Phillips is one of the many nontraditional students at Texas State who are also veterans of military service. She says she was a good student in high school, but she pushed herself too much to be perfect and got burned out. As a result, she left school early, got her GED and high school equivalency, and joined the Army.
After she got out of the Army, Phillips went back to school. Having a baby made that challenging, so she decided to wait a few years and try technical school. Technical training could only take Phillips so far, so she tried again.
“I went back to school in 1999 to start a computer science degree,” Phillips says, “and because of family stuff I couldn’t finish that.”
Not one to give up, Phillips enrolled at Austin Community College in 2019, this time choosing a program she really wanted to pursue, and completed an associate degree in art. Now she’s at Texas State working on a Bachelor of Fine Arts degree in sculpture, with a minor in anthropology.

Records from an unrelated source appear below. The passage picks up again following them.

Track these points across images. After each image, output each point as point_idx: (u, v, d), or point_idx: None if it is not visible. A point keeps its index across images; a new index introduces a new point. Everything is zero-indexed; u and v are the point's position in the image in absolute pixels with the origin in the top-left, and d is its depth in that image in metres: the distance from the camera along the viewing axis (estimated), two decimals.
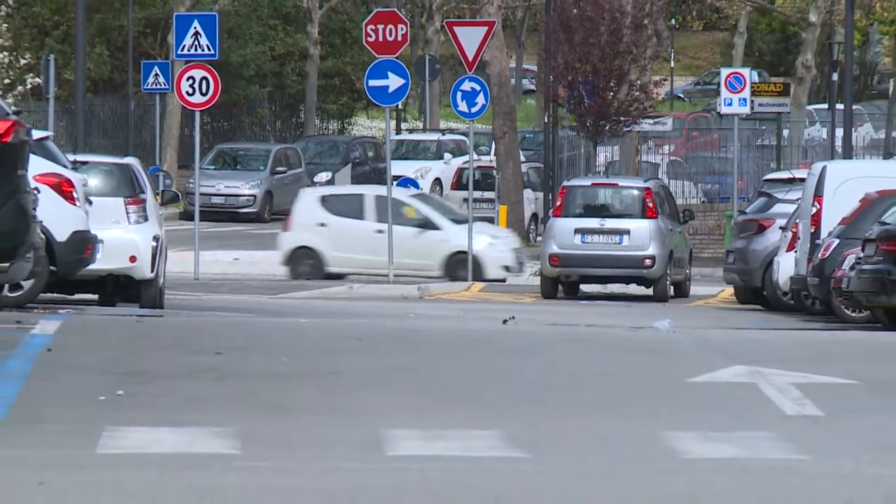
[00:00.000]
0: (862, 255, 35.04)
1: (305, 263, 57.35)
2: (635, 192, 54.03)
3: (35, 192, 25.89)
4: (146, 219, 36.61)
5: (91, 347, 20.88)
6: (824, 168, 43.32)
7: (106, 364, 19.23)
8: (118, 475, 13.50)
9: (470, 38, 57.37)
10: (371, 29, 55.64)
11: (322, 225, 59.70)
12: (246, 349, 22.10)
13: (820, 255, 38.50)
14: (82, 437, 15.04)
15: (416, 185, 68.63)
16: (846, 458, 14.71)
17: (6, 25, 65.19)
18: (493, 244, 58.68)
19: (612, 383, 19.47)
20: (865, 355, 22.42)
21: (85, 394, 17.21)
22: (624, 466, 14.21)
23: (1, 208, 22.21)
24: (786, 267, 42.41)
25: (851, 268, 35.53)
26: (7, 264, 24.43)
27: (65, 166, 32.72)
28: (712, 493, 12.93)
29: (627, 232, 51.40)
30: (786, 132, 72.66)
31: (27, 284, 27.10)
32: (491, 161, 71.88)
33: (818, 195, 40.32)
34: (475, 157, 69.65)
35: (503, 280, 54.71)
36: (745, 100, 61.09)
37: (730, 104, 62.36)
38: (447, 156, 76.18)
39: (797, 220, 42.08)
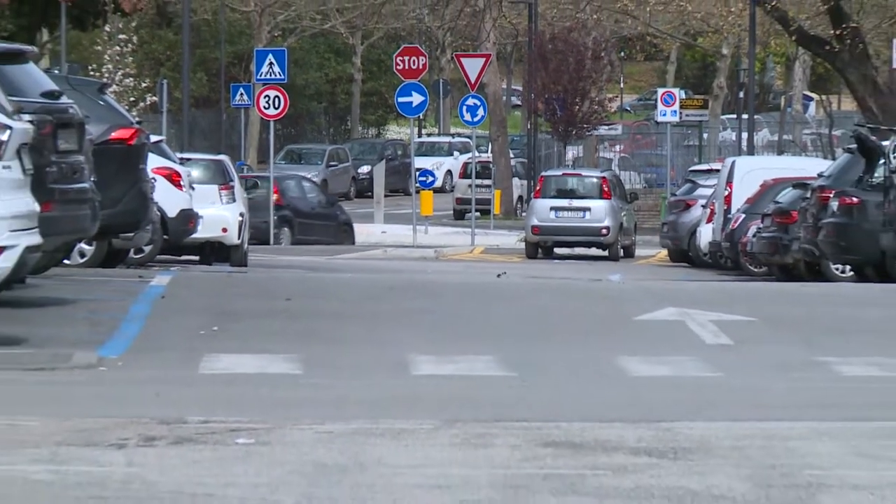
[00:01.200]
0: (761, 225, 35.06)
1: None
2: (594, 179, 54.34)
3: (152, 181, 25.92)
4: (234, 200, 36.70)
5: (194, 295, 20.88)
6: (734, 162, 43.54)
7: (205, 308, 19.22)
8: (214, 390, 13.60)
9: (472, 66, 57.32)
10: (399, 60, 55.58)
11: None
12: (308, 296, 22.08)
13: (731, 226, 38.52)
14: (187, 362, 15.12)
15: (433, 175, 68.56)
16: (750, 374, 14.74)
17: (131, 59, 64.95)
18: None
19: (578, 321, 19.44)
20: (764, 299, 22.31)
21: (189, 330, 17.26)
22: (586, 381, 14.27)
23: (127, 193, 22.20)
24: (705, 235, 42.61)
25: (754, 235, 35.57)
26: (132, 234, 24.43)
27: (174, 162, 32.71)
28: (652, 399, 12.98)
29: (589, 209, 51.54)
30: (705, 135, 72.64)
31: (147, 249, 27.09)
32: (488, 157, 71.72)
33: (729, 182, 40.38)
34: (477, 154, 69.66)
35: None
36: (675, 111, 61.27)
37: (664, 115, 62.58)
38: (456, 153, 76.15)
39: (714, 200, 42.17)
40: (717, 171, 45.68)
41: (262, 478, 9.47)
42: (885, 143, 29.64)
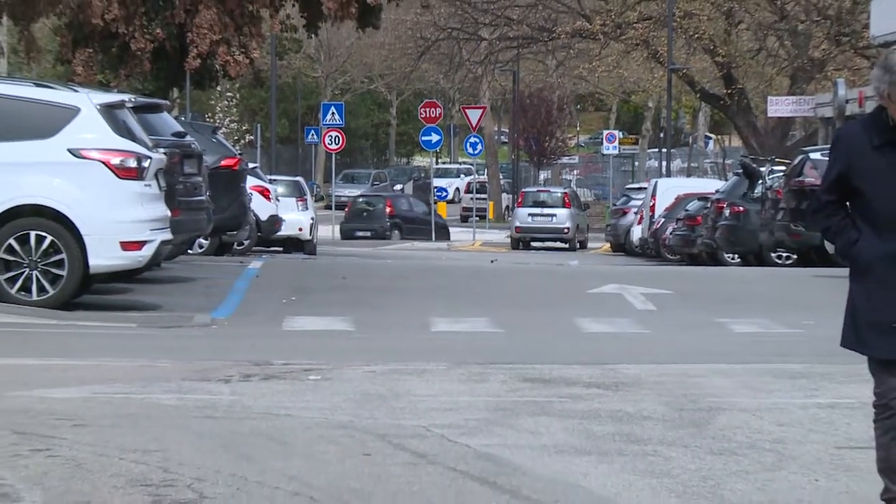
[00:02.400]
0: (676, 226, 35.03)
1: None
2: (559, 194, 54.37)
3: (250, 195, 26.06)
4: (307, 208, 36.73)
5: (278, 275, 20.87)
6: (656, 182, 43.45)
7: (286, 284, 19.21)
8: (292, 341, 13.59)
9: (474, 115, 57.23)
10: (423, 110, 55.42)
11: None
12: (358, 276, 22.06)
13: (654, 227, 38.45)
14: (274, 322, 15.10)
15: (447, 191, 68.98)
16: (668, 331, 14.70)
17: (235, 109, 65.28)
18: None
19: (547, 293, 19.40)
20: (677, 278, 22.30)
21: (275, 299, 17.25)
22: (553, 336, 14.22)
23: (232, 204, 22.27)
24: (636, 233, 42.52)
25: (670, 233, 35.47)
26: (235, 232, 24.51)
27: (265, 182, 32.79)
28: (599, 349, 12.94)
29: (555, 215, 51.46)
30: (636, 163, 72.62)
31: (246, 242, 27.12)
32: (484, 178, 71.78)
33: (653, 195, 40.27)
34: (476, 176, 69.62)
35: None
36: (615, 147, 61.23)
37: (608, 149, 62.43)
38: (462, 176, 76.24)
39: (642, 209, 42.06)
40: (645, 188, 45.67)
41: (326, 403, 9.58)
42: (762, 169, 29.88)
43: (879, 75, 5.27)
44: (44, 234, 14.14)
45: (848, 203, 5.36)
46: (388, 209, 57.45)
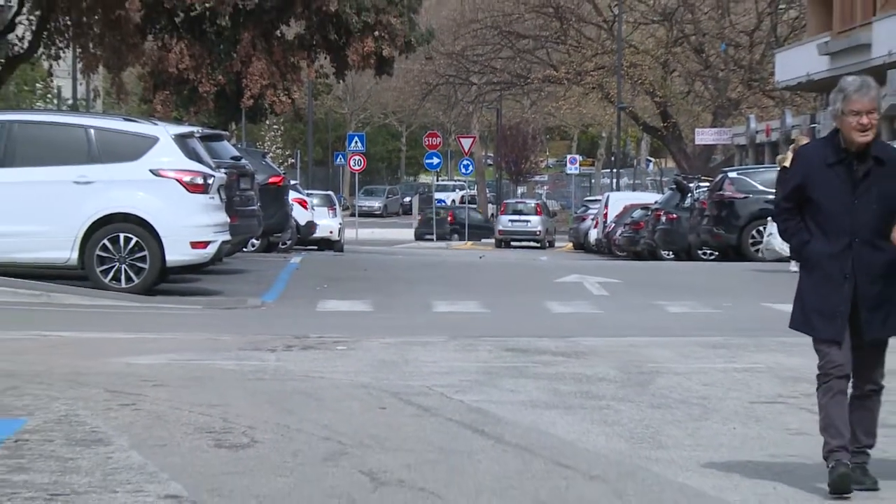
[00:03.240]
0: (624, 230, 34.93)
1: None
2: (532, 204, 54.11)
3: (291, 205, 26.02)
4: (336, 216, 36.62)
5: (314, 268, 20.83)
6: (608, 195, 43.24)
7: (319, 274, 19.16)
8: (324, 320, 13.53)
9: (466, 142, 57.04)
10: (426, 138, 55.22)
11: None
12: (376, 268, 22.04)
13: (607, 230, 38.38)
14: (310, 304, 15.02)
15: (445, 202, 69.05)
16: (618, 311, 14.58)
17: (280, 138, 65.18)
18: None
19: (523, 282, 19.36)
20: (625, 270, 22.24)
21: (311, 286, 17.20)
22: (528, 315, 14.16)
23: (277, 212, 22.21)
24: (593, 235, 42.19)
25: (619, 235, 35.39)
26: (280, 234, 24.46)
27: (304, 195, 32.78)
28: (564, 325, 12.86)
29: (529, 220, 51.19)
30: (593, 181, 72.40)
31: (288, 242, 27.00)
32: (474, 192, 71.72)
33: (606, 206, 40.07)
34: (468, 190, 69.63)
35: None
36: (577, 168, 60.71)
37: (570, 170, 61.95)
38: (457, 190, 75.96)
39: (597, 216, 41.87)
40: (599, 200, 45.46)
41: (350, 368, 9.55)
42: (690, 185, 29.85)
43: (834, 98, 5.23)
44: (131, 235, 14.15)
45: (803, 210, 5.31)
46: (449, 218, 58.00)
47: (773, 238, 19.44)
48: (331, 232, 34.54)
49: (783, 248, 15.33)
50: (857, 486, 5.31)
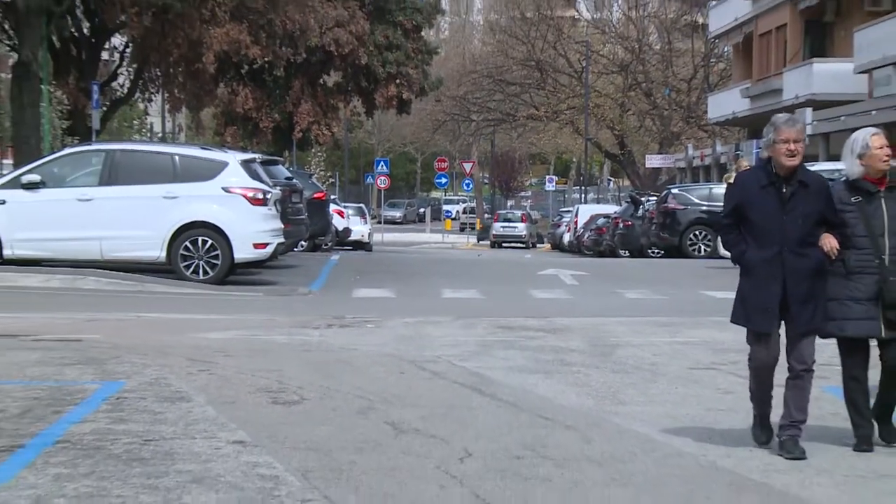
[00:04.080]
0: (590, 234, 34.76)
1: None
2: (519, 214, 53.61)
3: (332, 215, 25.99)
4: (366, 223, 36.55)
5: (350, 263, 20.80)
6: (578, 207, 42.96)
7: (353, 268, 19.14)
8: (358, 303, 13.50)
9: (467, 166, 57.00)
10: (437, 163, 55.11)
11: None
12: (398, 263, 22.00)
13: (577, 234, 38.15)
14: (346, 292, 14.96)
15: (451, 212, 67.95)
16: (586, 297, 14.49)
17: (323, 162, 64.65)
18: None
19: (512, 275, 19.30)
20: (591, 265, 22.06)
21: (347, 277, 17.16)
22: (515, 300, 14.12)
23: (321, 220, 22.19)
24: (567, 237, 41.81)
25: (587, 238, 35.23)
26: (323, 238, 24.42)
27: (341, 206, 32.75)
28: (544, 308, 12.79)
29: (517, 226, 50.84)
30: (566, 196, 72.07)
31: (329, 244, 26.87)
32: (474, 205, 71.45)
33: (576, 215, 39.87)
34: (469, 204, 69.51)
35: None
36: (553, 185, 60.45)
37: (549, 187, 61.71)
38: (461, 203, 75.30)
39: (569, 223, 41.60)
40: (571, 210, 45.27)
41: (377, 341, 9.50)
42: (642, 199, 29.74)
43: (767, 130, 5.15)
44: (207, 238, 14.13)
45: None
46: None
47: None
48: (362, 235, 34.58)
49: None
50: (788, 456, 5.18)
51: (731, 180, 16.47)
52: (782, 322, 5.22)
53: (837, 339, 5.26)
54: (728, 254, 5.71)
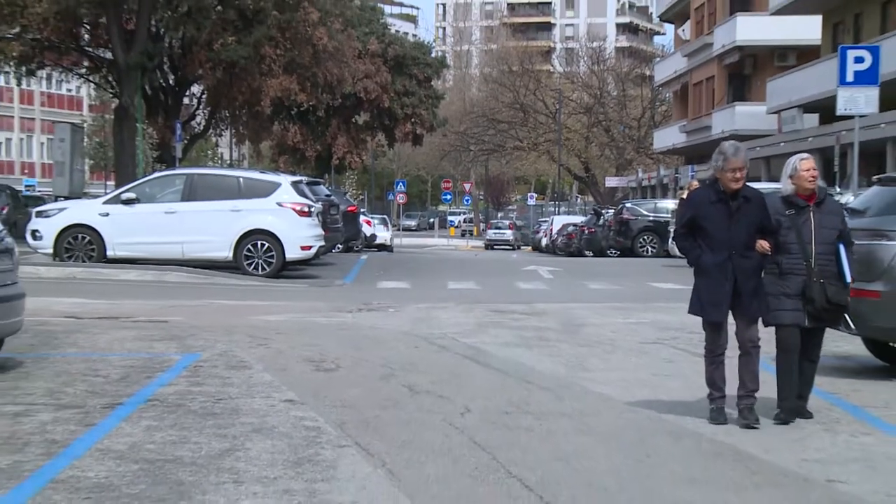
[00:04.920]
0: (563, 238, 34.42)
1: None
2: (507, 223, 53.09)
3: (361, 223, 25.86)
4: (388, 230, 36.16)
5: (376, 261, 20.63)
6: (553, 218, 42.45)
7: (378, 265, 19.00)
8: (382, 293, 13.28)
9: (467, 185, 56.75)
10: (443, 183, 54.79)
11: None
12: (413, 261, 21.83)
13: (552, 238, 37.76)
14: (373, 284, 14.76)
15: (455, 222, 65.76)
16: (559, 288, 14.34)
17: (355, 183, 64.29)
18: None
19: (502, 270, 19.14)
20: (563, 263, 21.77)
21: (374, 272, 16.98)
22: (504, 290, 13.99)
23: (352, 228, 22.05)
24: (544, 241, 41.10)
25: (560, 242, 34.86)
26: (355, 242, 24.27)
27: (368, 217, 32.62)
28: (527, 294, 12.70)
29: (505, 232, 50.29)
30: (543, 209, 71.30)
31: (359, 247, 26.67)
32: (471, 215, 71.00)
33: (552, 224, 39.40)
34: (467, 215, 69.13)
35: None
36: (534, 201, 59.58)
37: (530, 202, 60.69)
38: (462, 214, 74.63)
39: (546, 230, 40.92)
40: (547, 220, 44.69)
41: (397, 322, 9.42)
42: (603, 211, 29.64)
43: (716, 157, 5.01)
44: (264, 242, 14.12)
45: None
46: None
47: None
48: (385, 240, 34.40)
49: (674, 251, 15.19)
50: (743, 423, 4.96)
51: (685, 196, 16.34)
52: (731, 312, 5.07)
53: (776, 326, 5.13)
54: (677, 253, 5.60)
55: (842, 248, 4.97)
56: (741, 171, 4.94)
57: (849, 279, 4.94)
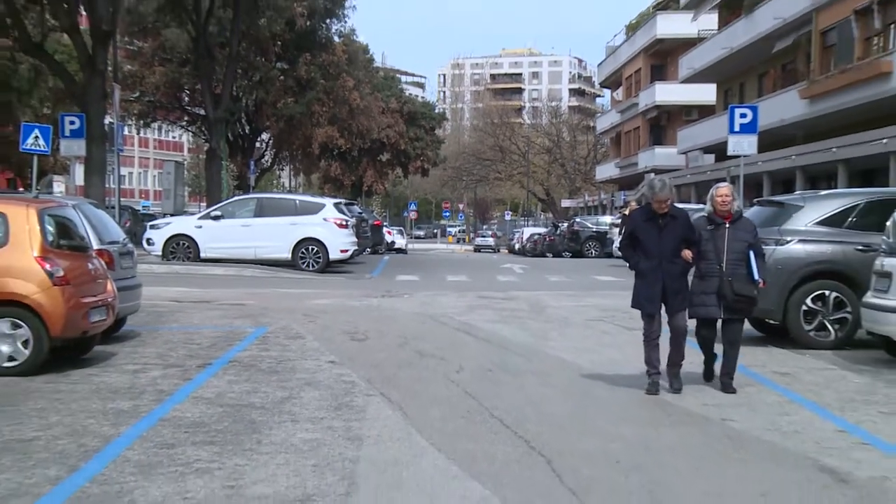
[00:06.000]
0: (530, 244, 33.62)
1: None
2: (490, 232, 51.58)
3: (384, 233, 25.35)
4: (404, 237, 34.79)
5: (396, 261, 20.40)
6: (524, 229, 40.98)
7: (397, 263, 18.75)
8: (399, 283, 13.12)
9: (461, 206, 55.96)
10: (443, 204, 54.50)
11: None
12: (421, 260, 21.64)
13: (523, 244, 36.83)
14: (392, 277, 14.51)
15: (452, 233, 62.23)
16: (529, 280, 14.18)
17: (379, 205, 62.41)
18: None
19: (486, 266, 18.92)
20: (530, 261, 21.75)
21: (393, 269, 16.78)
22: (488, 280, 13.81)
23: (378, 236, 21.77)
24: (517, 246, 40.01)
25: (528, 246, 33.94)
26: (379, 246, 23.88)
27: (390, 228, 32.08)
28: (505, 284, 12.54)
29: (489, 239, 48.72)
30: (517, 222, 69.80)
31: (382, 250, 26.08)
32: (465, 228, 69.89)
33: (522, 234, 38.13)
34: (462, 227, 68.34)
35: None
36: (510, 217, 57.90)
37: (507, 218, 59.34)
38: (457, 226, 73.36)
39: (519, 237, 38.57)
40: (519, 230, 43.41)
41: (409, 305, 9.32)
42: (559, 224, 29.41)
43: (648, 189, 4.89)
44: (314, 246, 13.93)
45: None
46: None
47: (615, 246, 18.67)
48: (401, 245, 33.95)
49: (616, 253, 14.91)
50: (670, 389, 4.72)
51: (627, 213, 16.05)
52: (663, 306, 4.90)
53: (696, 318, 4.98)
54: (618, 254, 5.45)
55: (752, 255, 4.83)
56: (665, 202, 4.83)
57: (757, 277, 4.79)
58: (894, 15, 14.38)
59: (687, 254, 4.82)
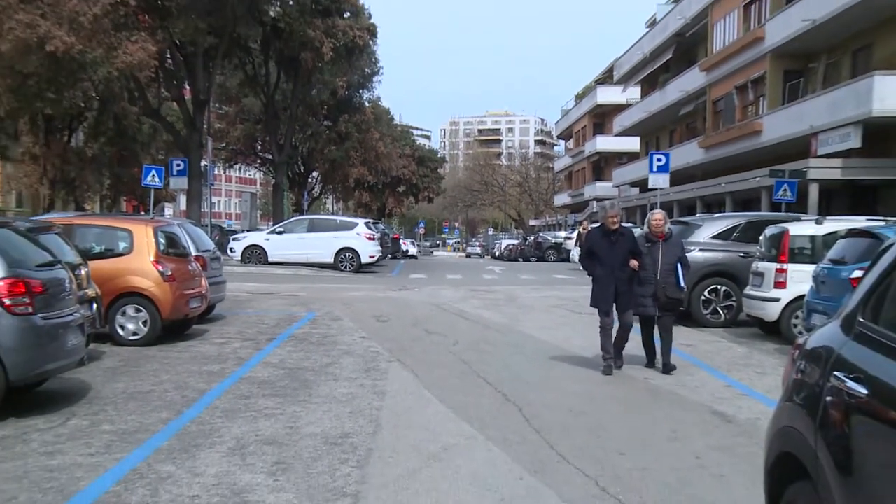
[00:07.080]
0: (507, 251, 31.81)
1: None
2: (478, 243, 48.89)
3: (400, 244, 24.86)
4: (416, 247, 33.21)
5: (408, 265, 19.93)
6: (503, 240, 39.05)
7: (410, 266, 18.33)
8: (410, 281, 12.80)
9: (456, 224, 55.25)
10: (444, 223, 53.90)
11: None
12: (427, 263, 21.11)
13: (501, 251, 35.92)
14: (406, 276, 14.04)
15: (450, 243, 60.10)
16: (506, 279, 13.79)
17: (398, 223, 59.19)
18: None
19: (474, 267, 18.34)
20: (507, 265, 20.84)
21: (408, 271, 16.38)
22: (475, 277, 13.42)
23: (397, 246, 20.74)
24: (498, 253, 38.40)
25: (505, 253, 30.30)
26: (397, 253, 22.55)
27: (406, 241, 31.42)
28: (488, 281, 12.29)
29: (478, 248, 46.27)
30: (498, 236, 54.56)
31: (399, 257, 24.80)
32: (461, 241, 68.76)
33: (500, 245, 37.11)
34: (457, 239, 67.10)
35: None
36: (492, 232, 56.13)
37: (490, 233, 57.88)
38: (454, 239, 72.06)
39: (499, 247, 37.83)
40: (500, 241, 41.40)
41: (419, 295, 9.19)
42: (528, 238, 28.97)
43: (601, 209, 4.81)
44: (350, 254, 13.81)
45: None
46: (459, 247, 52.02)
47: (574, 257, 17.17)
48: (414, 252, 33.40)
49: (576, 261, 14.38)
50: (617, 368, 4.51)
51: (585, 230, 15.61)
52: (614, 305, 4.55)
53: (639, 316, 4.84)
54: (574, 259, 5.32)
55: (679, 267, 4.76)
56: (615, 218, 4.71)
57: (682, 285, 4.73)
58: (763, 90, 15.09)
59: (634, 263, 4.70)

With her service in the Army, Phillips is part of a subset of nontraditional students who are also veterans. According to public data available from the university, 506 enrolled undergraduate students are veterans. The university provides support for veterans and their dependents that includes help in obtaining education benefits, career guidance, counseling, and resources for academic success. Veterans also have access to financial assistance for education and training through the GI Bill, and in Texas, the Hazlewood Act.
The Non-Traditional Student Organization at Texas State University have exclusive access to a lounge area on the fourth floor of the LBJ Student Center. Vice President Melissa Briggs and member Starlia Phillips share why that’s important to them and their community.
But for Briggs and Phillips, having an organization like NTSO available for students like them provides a sense of community where they can help each other achieve a common goal. Both Briggs and Phillips will receive their bachelor’s degrees in May. In doing so, they will be achieving the same goal as their more traditional student counterparts. They are just doing it in a nontraditional way.
“We start off from different places,” Briggs says. “but we all have the same goal to graduate with a degree.”